ABOUT THIS TASK – All of the lines below should be printed again exactly as they are.

INPUT DATA –
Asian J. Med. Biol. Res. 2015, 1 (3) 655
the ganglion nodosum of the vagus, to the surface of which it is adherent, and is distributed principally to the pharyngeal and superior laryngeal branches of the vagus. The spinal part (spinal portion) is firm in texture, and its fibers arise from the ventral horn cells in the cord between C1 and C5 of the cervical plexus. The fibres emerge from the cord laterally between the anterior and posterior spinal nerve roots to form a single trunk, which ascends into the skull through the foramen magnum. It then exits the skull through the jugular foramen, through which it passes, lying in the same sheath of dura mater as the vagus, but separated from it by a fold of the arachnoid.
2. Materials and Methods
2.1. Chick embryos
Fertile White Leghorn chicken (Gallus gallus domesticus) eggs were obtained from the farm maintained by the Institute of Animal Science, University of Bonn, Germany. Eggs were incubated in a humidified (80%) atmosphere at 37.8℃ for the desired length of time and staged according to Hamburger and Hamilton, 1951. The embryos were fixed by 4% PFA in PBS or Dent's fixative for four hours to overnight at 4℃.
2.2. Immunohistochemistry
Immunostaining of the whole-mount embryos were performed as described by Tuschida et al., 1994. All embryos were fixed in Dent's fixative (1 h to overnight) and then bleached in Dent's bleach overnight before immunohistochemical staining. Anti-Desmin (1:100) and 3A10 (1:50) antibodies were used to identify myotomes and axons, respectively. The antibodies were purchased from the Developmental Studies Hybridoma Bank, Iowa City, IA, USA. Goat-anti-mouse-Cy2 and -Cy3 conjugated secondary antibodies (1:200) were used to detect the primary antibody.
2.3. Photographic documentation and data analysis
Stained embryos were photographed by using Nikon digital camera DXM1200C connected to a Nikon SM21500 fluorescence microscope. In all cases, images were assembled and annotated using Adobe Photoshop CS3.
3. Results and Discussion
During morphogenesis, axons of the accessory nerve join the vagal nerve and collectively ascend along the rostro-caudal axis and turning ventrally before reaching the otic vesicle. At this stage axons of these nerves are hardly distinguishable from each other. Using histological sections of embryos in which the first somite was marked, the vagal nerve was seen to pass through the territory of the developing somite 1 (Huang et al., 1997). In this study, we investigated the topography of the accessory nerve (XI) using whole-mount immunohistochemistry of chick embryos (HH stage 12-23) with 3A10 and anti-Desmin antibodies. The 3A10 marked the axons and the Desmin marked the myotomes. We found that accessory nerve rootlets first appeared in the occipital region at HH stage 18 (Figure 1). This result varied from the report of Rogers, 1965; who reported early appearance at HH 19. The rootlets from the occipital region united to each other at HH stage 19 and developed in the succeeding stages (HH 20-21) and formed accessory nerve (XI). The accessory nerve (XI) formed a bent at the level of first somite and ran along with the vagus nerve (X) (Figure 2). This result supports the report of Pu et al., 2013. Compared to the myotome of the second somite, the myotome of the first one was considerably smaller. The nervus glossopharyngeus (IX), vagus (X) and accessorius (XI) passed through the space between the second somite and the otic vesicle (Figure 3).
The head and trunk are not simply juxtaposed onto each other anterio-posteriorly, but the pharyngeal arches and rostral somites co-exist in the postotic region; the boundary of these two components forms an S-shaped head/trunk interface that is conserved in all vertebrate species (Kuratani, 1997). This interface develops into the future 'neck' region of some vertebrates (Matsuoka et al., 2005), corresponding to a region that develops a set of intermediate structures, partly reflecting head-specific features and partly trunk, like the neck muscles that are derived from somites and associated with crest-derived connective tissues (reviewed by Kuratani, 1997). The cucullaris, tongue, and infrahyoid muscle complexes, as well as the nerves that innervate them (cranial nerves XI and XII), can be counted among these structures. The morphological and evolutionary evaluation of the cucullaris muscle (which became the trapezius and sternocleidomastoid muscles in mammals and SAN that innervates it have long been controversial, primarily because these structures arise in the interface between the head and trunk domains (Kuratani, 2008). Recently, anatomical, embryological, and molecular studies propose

RESULT FOR THIS TASK –
Asian J. Med. Biol. Res. 2015, 1 (3) 655
the ganglion nodosum of the vagus, to the surface of which it is adherent, and is distributed principally to the pharyngeal and superior laryngeal branches of the vagus. The spinal part (spinal portion) is firm in texture, and its fibers arise from the ventral horn cells in the cord between C1 and C5 of the cervical plexus. The fibres emerge from the cord laterally between the anterior and posterior spinal nerve roots to form a single trunk, which ascends into the skull through the foramen magnum. It then exits the skull through the jugular foramen, through which it passes, lying in the same sheath of dura mater as the vagus, but separated from it by a fold of the arachnoid.
2. Materials and Methods
2.1. Chick embryos
Fertile White Leghorn chicken (Gallus gallus domesticus) eggs were obtained from the farm maintained by the Institute of Animal Science, University of Bonn, Germany. Eggs were incubated in a humidified (80%) atmosphere at 37.8℃ for the desired length of time and staged according to Hamburger and Hamilton, 1951. The embryos were fixed by 4% PFA in PBS or Dent's fixative for four hours to overnight at 4℃.
2.2. Immunohistochemistry
Immunostaining of the whole-mount embryos were performed as described by Tuschida et al., 1994. All embryos were fixed in Dent's fixative (1 h to overnight) and then bleached in Dent's bleach overnight before immunohistochemical staining. Anti-Desmin (1:100) and 3A10 (1:50) antibodies were used to identify myotomes and axons, respectively. The antibodies were purchased from the Developmental Studies Hybridoma Bank, Iowa City, IA, USA. Goat-anti-mouse-Cy2 and -Cy3 conjugated secondary antibodies (1:200) were used to detect the primary antibody.
2.3. Photographic documentation and data analysis
Stained embryos were photographed by using Nikon digital camera DXM1200C connected to a Nikon SM21500 fluorescence microscope. In all cases, images were assembled and annotated using Adobe Photoshop CS3.
3. Results and Discussion
During morphogenesis, axons of the accessory nerve join the vagal nerve and collectively ascend along the rostro-caudal axis and turning ventrally before reaching the otic vesicle. At this stage axons of these nerves are hardly distinguishable from each other. Using histological sections of embryos in which the first somite was marked, the vagal nerve was seen to pass through the territory of the developing somite 1 (Huang et al., 1997). In this study, we investigated the topography of the accessory nerve (XI) using whole-mount immunohistochemistry of chick embryos (HH stage 12-23) with 3A10 and anti-Desmin antibodies. The 3A10 marked the axons and the Desmin marked the myotomes. We found that accessory nerve rootlets first appeared in the occipital region at HH stage 18 (Figure 1). This result varied from the report of Rogers, 1965; who reported early appearance at HH 19. The rootlets from the occipital region united to each other at HH stage 19 and developed in the succeeding stages (HH 20-21) and formed accessory nerve (XI). The accessory nerve (XI) formed a bent at the level of first somite and ran along with the vagus nerve (X) (Figure 2). This result supports the report of Pu et al., 2013. Compared to the myotome of the second somite, the myotome of the first one was considerably smaller. The nervus glossopharyngeus (IX), vagus (X) and accessorius (XI) passed through the space between the second somite and the otic vesicle (Figure 3).
The head and trunk are not simply juxtaposed onto each other anterio-posteriorly, but the pharyngeal arches and rostral somites co-exist in the postotic region; the boundary of these two components forms an S-shaped head/trunk interface that is conserved in all vertebrate species (Kuratani, 1997). This interface develops into the future 'neck' region of some vertebrates (Matsuoka et al., 2005), corresponding to a region that develops a set of intermediate structures, partly reflecting head-specific features and partly trunk, like the neck muscles that are derived from somites and associated with crest-derived connective tissues (reviewed by Kuratani, 1997). The cucullaris, tongue, and infrahyoid muscle complexes, as well as the nerves that innervate them (cranial nerves XI and XII), can be counted among these structures. The morphological and evolutionary evaluation of the cucullaris muscle (which became the trapezius and sternocleidomastoid muscles in mammals and SAN that innervates it have long been controversial, primarily because these structures arise in the interface between the head and trunk domains (Kuratani, 2008). Recently, anatomical, embryological, and molecular studies propose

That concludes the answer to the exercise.